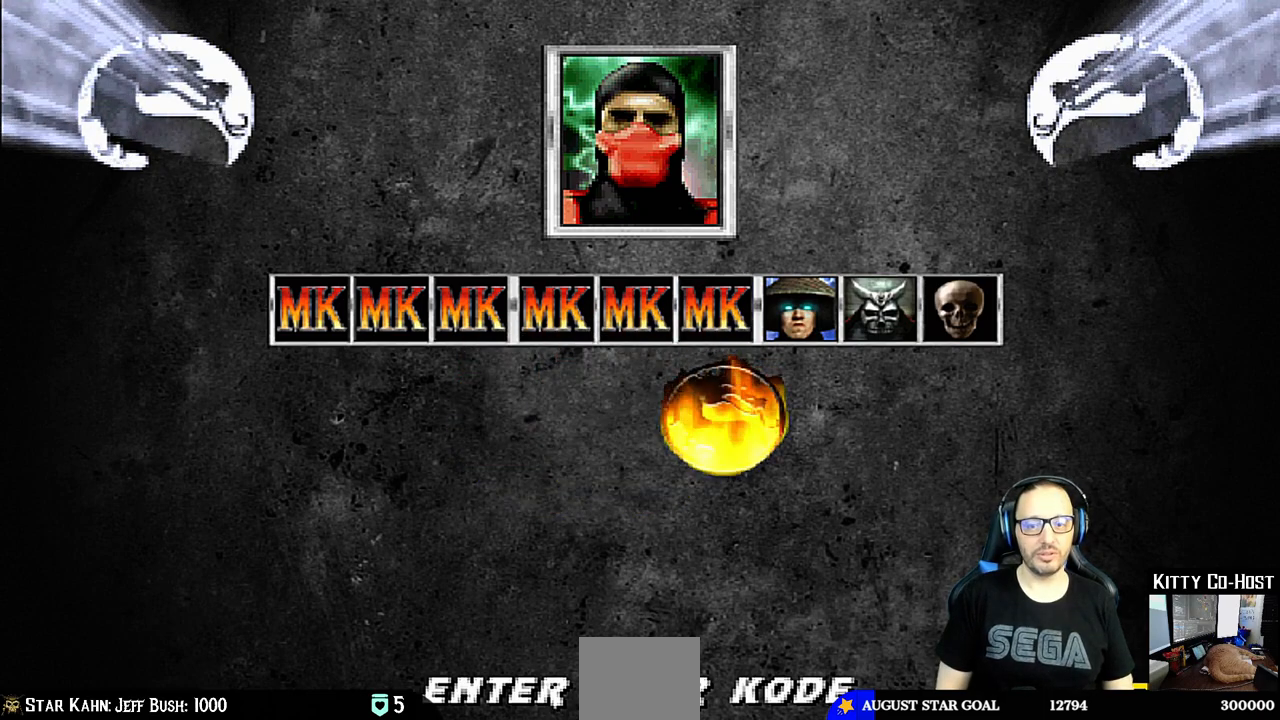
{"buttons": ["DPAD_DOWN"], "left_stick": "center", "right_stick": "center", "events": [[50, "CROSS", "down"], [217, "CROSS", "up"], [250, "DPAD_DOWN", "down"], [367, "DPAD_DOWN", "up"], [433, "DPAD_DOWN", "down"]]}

---

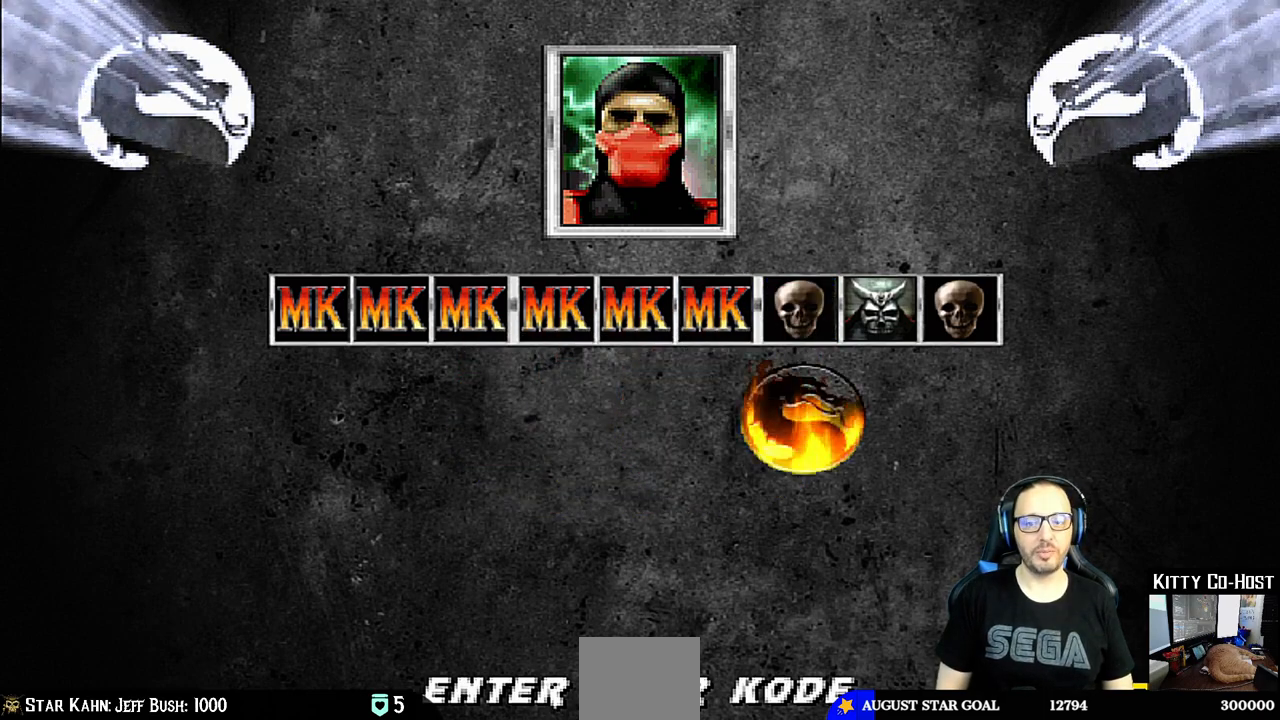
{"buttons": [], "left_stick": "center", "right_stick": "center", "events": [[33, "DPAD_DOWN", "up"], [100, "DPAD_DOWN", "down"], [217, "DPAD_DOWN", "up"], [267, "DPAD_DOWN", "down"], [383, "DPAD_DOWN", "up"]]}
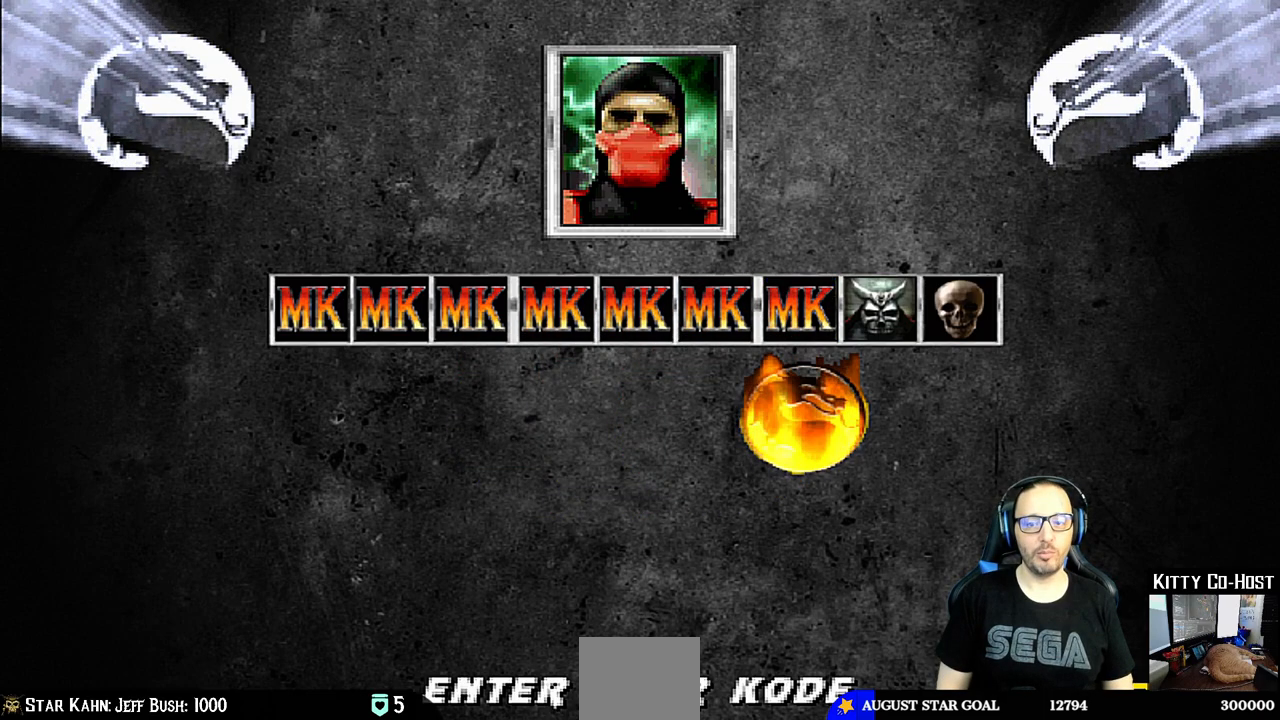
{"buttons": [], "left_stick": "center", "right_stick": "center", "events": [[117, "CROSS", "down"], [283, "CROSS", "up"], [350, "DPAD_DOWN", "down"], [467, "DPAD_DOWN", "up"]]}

- [EXERCISE INSTRUCTIONS]: Nothing but the lines holding the word "CROSS" should be returned from the listing above.

- [EXERCISE ANSWER]:
{"buttons": ["DPAD_DOWN"], "left_stick": "center", "right_stick": "center", "events": [[50, "CROSS", "down"], [217, "CROSS", "up"], [250, "DPAD_DOWN", "down"], [367, "DPAD_DOWN", "up"], [433, "DPAD_DOWN", "down"]]}
{"buttons": [], "left_stick": "center", "right_stick": "center", "events": [[117, "CROSS", "down"], [283, "CROSS", "up"], [350, "DPAD_DOWN", "down"], [467, "DPAD_DOWN", "up"]]}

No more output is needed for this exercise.